This lady right here—gold medal-winning, world record-setting Paralympian Deb Willows—taught me so much about perseverance and overcoming one's circumstances. She also taught me what it looks like to go for the gold with God.
When I saw the theme for this month, “A Metaphor from the Olympics,” I was thrilled. Having co-authored Deb’s memoir, Living Beyond My Circumstances, I knew I had a storehouse of information and inspiration.
As writers and as Christians, how can we, too, go for the gold?
When Deb was a girl, she sat watching the Olympics with her dad. When she saw the swimming events, she said, "I want to do that."
Now, because Deb has cerebral palsy, her limbs don't always do what she wants them to. Many parents would have encouraged their child to set the bar a little lower, but not the Willows. They provided her with every opportunity to achieve her dreams—and she did.
What can we learn from this?
If there's something seemingly impossible that we want to achieve, let's prayerfully ask God for wisdom and direction and do all we can to achieve our dreams (unless, of course, the Lord directs us on another path). It may just pay off in ways we'd never imagined.
Commit to Practice, Practice, and More Practice
Deb didn't just show up at an event and say, "Well, I'm here. Let's do this!" Of course not.
She spent countless hours in the pool strengthening her limbs and learning how to propel herself down the lane ... as well as learning to propel her wheelchair through a slalom course, play wheelchair soccer and bocci ball.
When she felt like it, she practiced. When she didn't feel like it, she practiced. When a migraine hit, if at all possible, she practiced.
This woman's determination has taught me that anything worth achieving is worth hours of planning, preparation, and practice—even when we don't feel like it. This is true whether we're on our way to becoming a record-setting athlete or the best freelance columnist our local newspaper has ever hired.
Press Through the Hard Times
I already mentioned Deb's migraines, but one thing especially impressed me. As she said, the organizers of a Paralympic event won't reschedule simply because an athlete has a headache. Deb has competed when her body wanted nothing more than to stay in bed.
Deb also tells of another Paralympian with whom she played wheelchair soccer. During the match, there was a loud crunch. This man's foot had gotten squashed between his footplate and that of another athlete's. The truly amazing thing is this: he refused to let the doctor put on a cast until after his swimming events. Talk about dedication.
Do I have this kind of dedication when I face hard times in my own life? Too often I'd have to say no. In fact, I can't even imagine persevering in these scenarios. What about you?

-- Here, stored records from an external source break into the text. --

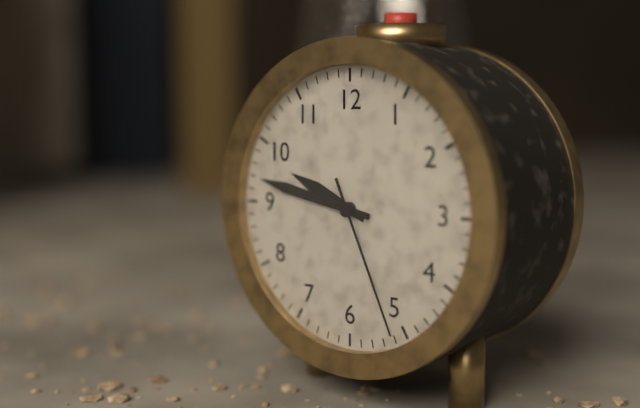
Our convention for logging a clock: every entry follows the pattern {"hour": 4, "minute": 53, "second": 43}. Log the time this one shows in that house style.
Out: {"hour": 9, "minute": 47, "second": 26}
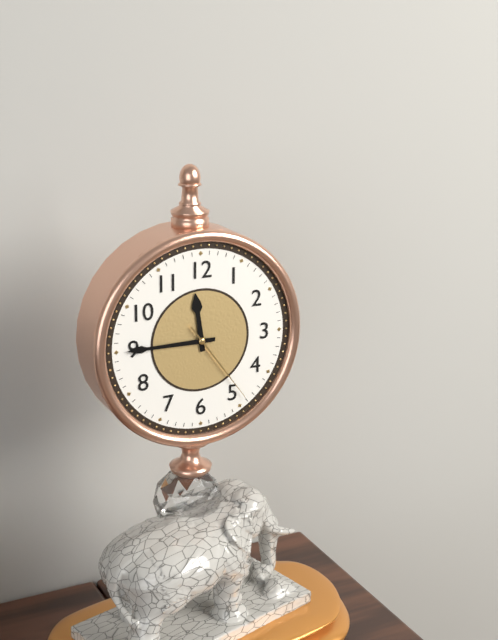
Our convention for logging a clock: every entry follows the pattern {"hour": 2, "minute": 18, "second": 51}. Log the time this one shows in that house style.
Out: {"hour": 11, "minute": 45, "second": 24}
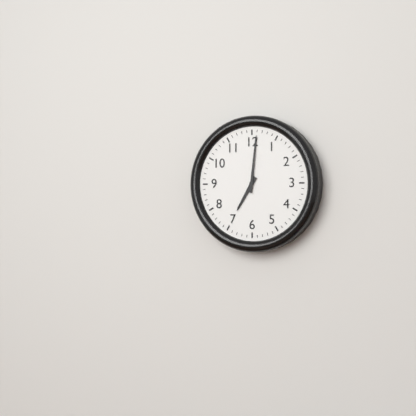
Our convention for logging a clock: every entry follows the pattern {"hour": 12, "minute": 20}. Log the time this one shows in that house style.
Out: {"hour": 7, "minute": 1}
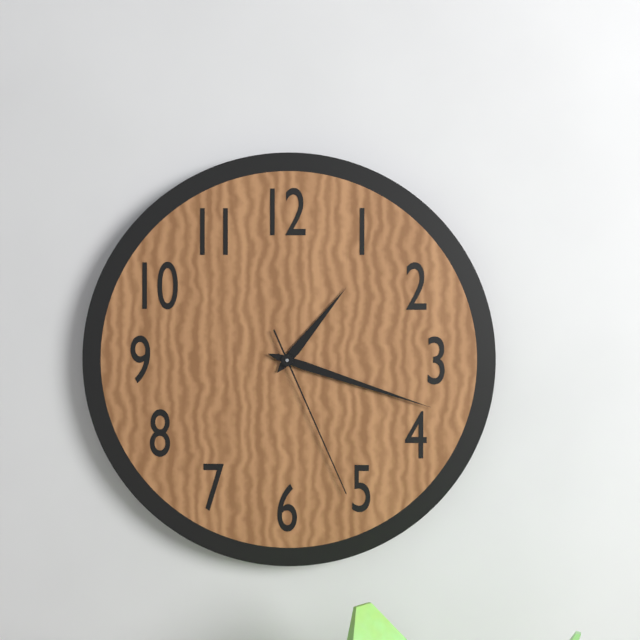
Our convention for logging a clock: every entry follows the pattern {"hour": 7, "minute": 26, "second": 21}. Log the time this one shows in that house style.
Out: {"hour": 1, "minute": 18, "second": 26}
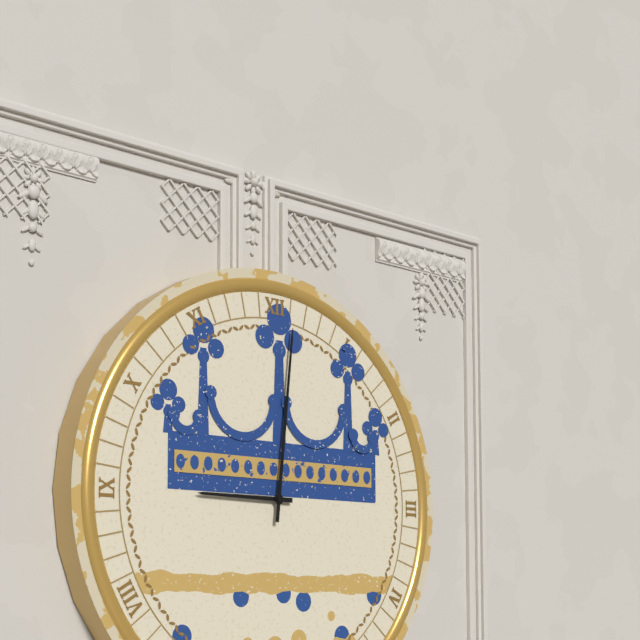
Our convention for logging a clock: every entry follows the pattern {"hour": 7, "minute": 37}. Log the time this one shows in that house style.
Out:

Don't Give Up When You Don't Achieve Gold
Deb was away from home competing in the Games. Normally, she would get in touch with her family after she had won a medal (or several medals). On this particular occasion, she hadn't won any medals or set any world records, but she did want to talk to her family. So she called home and who should answer but her brother.
He asked, "Did you win?"
When Deb said she hadn't, he asked why she was calling.
It is important to do the best we can—to do everything in the name of Jesus as it says in Colossians 3:17—but that doesn't necessarily mean we'll win a gold medal or hit the best seller list. However, one thing's for sure, if we give up, we never will.
By the way, Deb and all the members of her family are extremely close and have great fun together.
Give God the Glory
Here's Deb's perspective on what's truly important:
"In a very real sense, the medals I won are worthless. But when I share my faith with others, now that is pure gold. If back on that June day I did not swim my race, how many opportunities to share God's love would I have missed?" (from Living Beyond My Circumstances)
It reminds me of 1 Corinthians 9:24-27, which says, "Do you not know that in a race all the runners run, but only one receives the prize? So run that you may obtain it. Every athlete exercises self-control in all things. They do it to receive a perishable wreath, but we an imperishable. So I do not run aimlessly; I do not box as one beating the air. But I discipline my body and keep it under control, lest after preaching to others I myself should be disqualified" (ESV).
Will you go for the gold this day? And will you give God all the glory whether you achieve your dreams or not?
Steph Beth Nickel is a freelance writer and editor (among other things). She seeks to go for the gold from her home in southwestern Ontario. Deb and Steph are currently working on a follow-up book that will cover the years after Deb’s active involvement in sports. They’ve given it the working title Still Living Beyond My Circumstances.